Another successful strategy involved shifting the paradigm of the disease away from the impression that it is a death sentence by refocusing attention onto solutions such as vaccination and treatment. Thus, the taboo against discussing “bad news,” especially news related to death, was subverted by the message that by working together the community can prevent hepatitis B disease and liver cancer. Community activist Mary Jung said this gave participants a positive outlook: “Isn’t it nice to work on something that’s preventive? … Instead of always raising money for research like for cancer, or something like that.”
Many respondents to my surveys cautioned that it has been easier to destigmatize hep B among Asian Americans born or raised in the U.S., compared to those who are first-generation adult immigrants.
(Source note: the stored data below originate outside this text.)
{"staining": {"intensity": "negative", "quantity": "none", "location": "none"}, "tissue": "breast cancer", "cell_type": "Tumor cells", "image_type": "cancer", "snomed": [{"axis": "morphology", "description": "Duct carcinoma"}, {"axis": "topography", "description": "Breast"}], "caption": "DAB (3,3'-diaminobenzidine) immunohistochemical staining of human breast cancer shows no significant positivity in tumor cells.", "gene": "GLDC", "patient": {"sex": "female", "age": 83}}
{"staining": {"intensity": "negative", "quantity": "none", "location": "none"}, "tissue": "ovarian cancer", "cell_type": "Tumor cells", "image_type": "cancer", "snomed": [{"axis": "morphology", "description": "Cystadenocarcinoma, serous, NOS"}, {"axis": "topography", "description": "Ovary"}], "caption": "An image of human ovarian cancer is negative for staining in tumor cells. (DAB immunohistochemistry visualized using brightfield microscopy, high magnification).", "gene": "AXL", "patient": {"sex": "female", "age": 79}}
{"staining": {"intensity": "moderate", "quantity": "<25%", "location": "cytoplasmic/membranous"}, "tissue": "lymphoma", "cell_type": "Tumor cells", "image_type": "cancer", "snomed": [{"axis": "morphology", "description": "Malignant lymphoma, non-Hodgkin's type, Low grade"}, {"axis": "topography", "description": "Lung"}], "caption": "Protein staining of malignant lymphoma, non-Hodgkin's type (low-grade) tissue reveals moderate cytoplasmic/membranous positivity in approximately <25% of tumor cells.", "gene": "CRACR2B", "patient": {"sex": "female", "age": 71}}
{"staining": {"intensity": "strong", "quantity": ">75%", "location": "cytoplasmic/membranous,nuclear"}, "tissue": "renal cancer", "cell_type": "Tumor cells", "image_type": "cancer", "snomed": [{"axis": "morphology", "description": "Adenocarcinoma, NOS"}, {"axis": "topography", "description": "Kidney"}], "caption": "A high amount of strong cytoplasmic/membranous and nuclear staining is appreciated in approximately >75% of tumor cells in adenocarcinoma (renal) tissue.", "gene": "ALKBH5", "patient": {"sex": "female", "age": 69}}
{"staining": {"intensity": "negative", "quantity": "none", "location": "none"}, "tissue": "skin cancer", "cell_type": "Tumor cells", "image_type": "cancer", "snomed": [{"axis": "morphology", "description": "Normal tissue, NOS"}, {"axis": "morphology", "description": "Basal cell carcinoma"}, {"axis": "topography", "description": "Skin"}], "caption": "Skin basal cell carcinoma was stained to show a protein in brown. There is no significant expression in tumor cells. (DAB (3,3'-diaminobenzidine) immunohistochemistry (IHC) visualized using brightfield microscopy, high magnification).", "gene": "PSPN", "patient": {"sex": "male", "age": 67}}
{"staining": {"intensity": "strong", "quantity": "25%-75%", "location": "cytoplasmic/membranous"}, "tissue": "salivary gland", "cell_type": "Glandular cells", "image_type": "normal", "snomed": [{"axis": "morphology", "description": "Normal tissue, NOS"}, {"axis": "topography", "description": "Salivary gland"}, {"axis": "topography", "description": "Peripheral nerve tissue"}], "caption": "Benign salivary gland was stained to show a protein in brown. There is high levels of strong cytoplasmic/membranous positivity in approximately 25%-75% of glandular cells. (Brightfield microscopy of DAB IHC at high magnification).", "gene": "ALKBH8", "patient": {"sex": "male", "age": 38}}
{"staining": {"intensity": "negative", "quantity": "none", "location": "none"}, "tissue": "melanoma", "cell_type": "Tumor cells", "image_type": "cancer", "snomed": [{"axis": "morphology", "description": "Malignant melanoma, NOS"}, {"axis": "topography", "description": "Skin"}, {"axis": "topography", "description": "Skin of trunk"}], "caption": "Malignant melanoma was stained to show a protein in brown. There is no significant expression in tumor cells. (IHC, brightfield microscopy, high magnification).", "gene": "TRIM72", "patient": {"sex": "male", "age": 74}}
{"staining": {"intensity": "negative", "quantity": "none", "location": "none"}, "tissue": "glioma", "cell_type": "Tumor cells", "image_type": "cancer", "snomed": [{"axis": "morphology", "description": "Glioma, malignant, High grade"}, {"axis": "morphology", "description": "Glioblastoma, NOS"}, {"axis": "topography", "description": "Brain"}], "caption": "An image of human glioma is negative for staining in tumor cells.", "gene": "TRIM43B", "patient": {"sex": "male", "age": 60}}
But it appears that the San Francisco campaign, by having U.S.-born Asian Americans as leading figures, was able to communicate across the generations to these adult immigrants. And in establishing this precedent the campaign also broke new ground.
Even though this landmark campaign occurred over a decade ago, its lessons continue to resonate. The San Francisco campaign was culturally appropriate. It ran the first major U.S. market ad campaign featuring all Asian American models. Ethnic and general media campaigns were closely coordinated in five languages, but primarily in English and primarily through general market outlets. In addition to getting the cultural aspects right, the campaign used the right messengers and offered the right sorts of messages.
All told, the San Francisco campaign provided a model for communicating and organizing around health issues in the Asian American community—or in any community suffering from a stigmatized illness or condition.